Data block:
----------

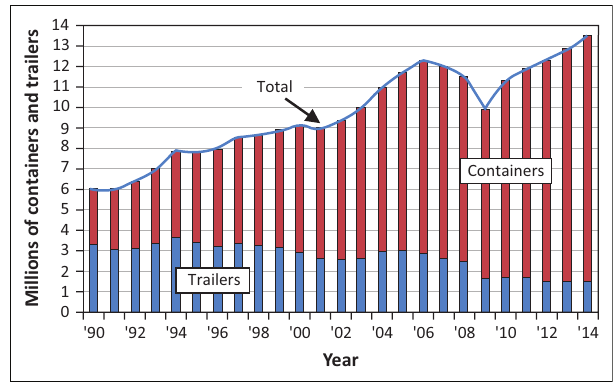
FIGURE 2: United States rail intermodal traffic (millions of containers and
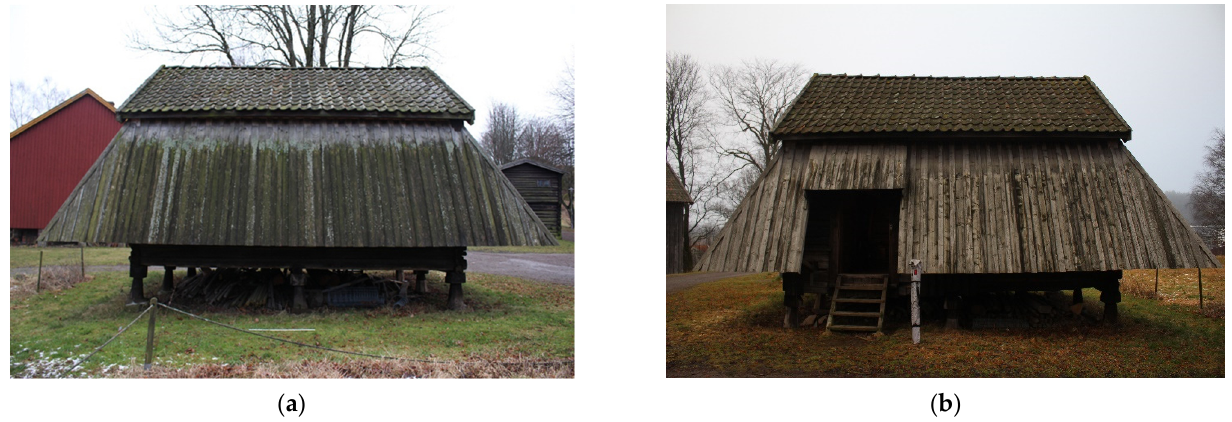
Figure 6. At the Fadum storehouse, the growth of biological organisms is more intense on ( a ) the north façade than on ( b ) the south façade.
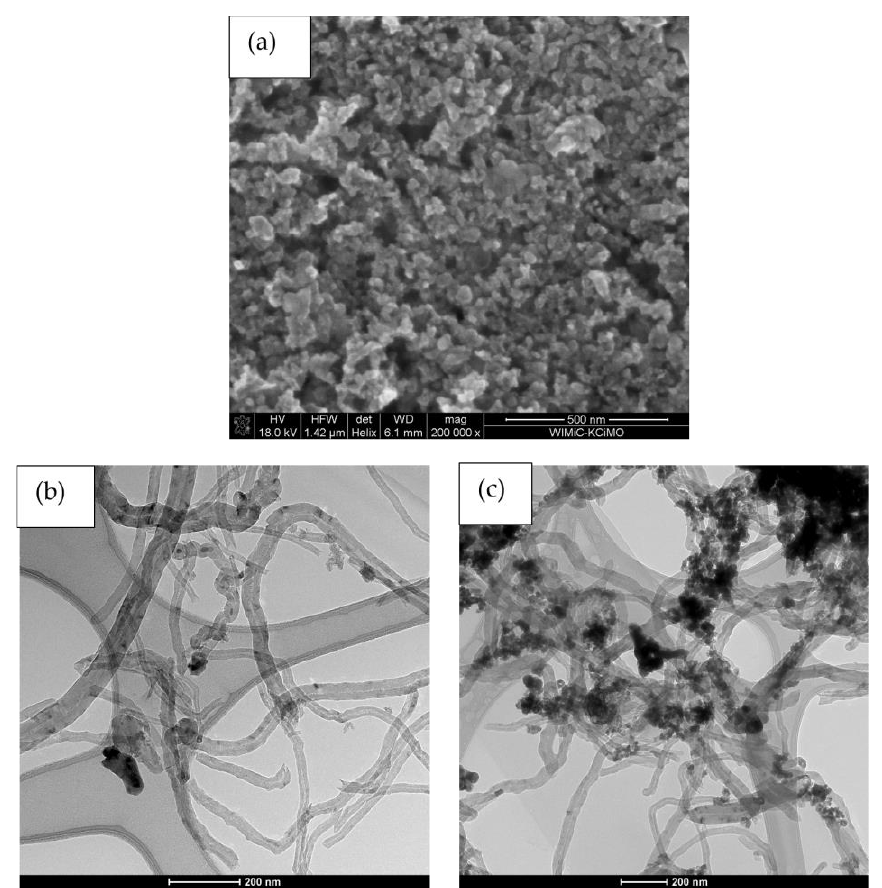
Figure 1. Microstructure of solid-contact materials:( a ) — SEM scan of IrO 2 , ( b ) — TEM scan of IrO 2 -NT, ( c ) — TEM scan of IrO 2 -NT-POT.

----------

Pictures stay out. Everything else in the listing gets printed exactly.

FIGURE 2: United States rail intermodal traffic (millions of containers and
Figure 6. At the Fadum storehouse, the growth of biological organisms is more intense on ( a ) the north façade than on ( b ) the south façade.
Figure 1. Microstructure of solid-contact materials:( a ) — SEM scan of IrO 2 , ( b ) — TEM scan of IrO 2 -NT, ( c ) — TEM scan of IrO 2 -NT-POT.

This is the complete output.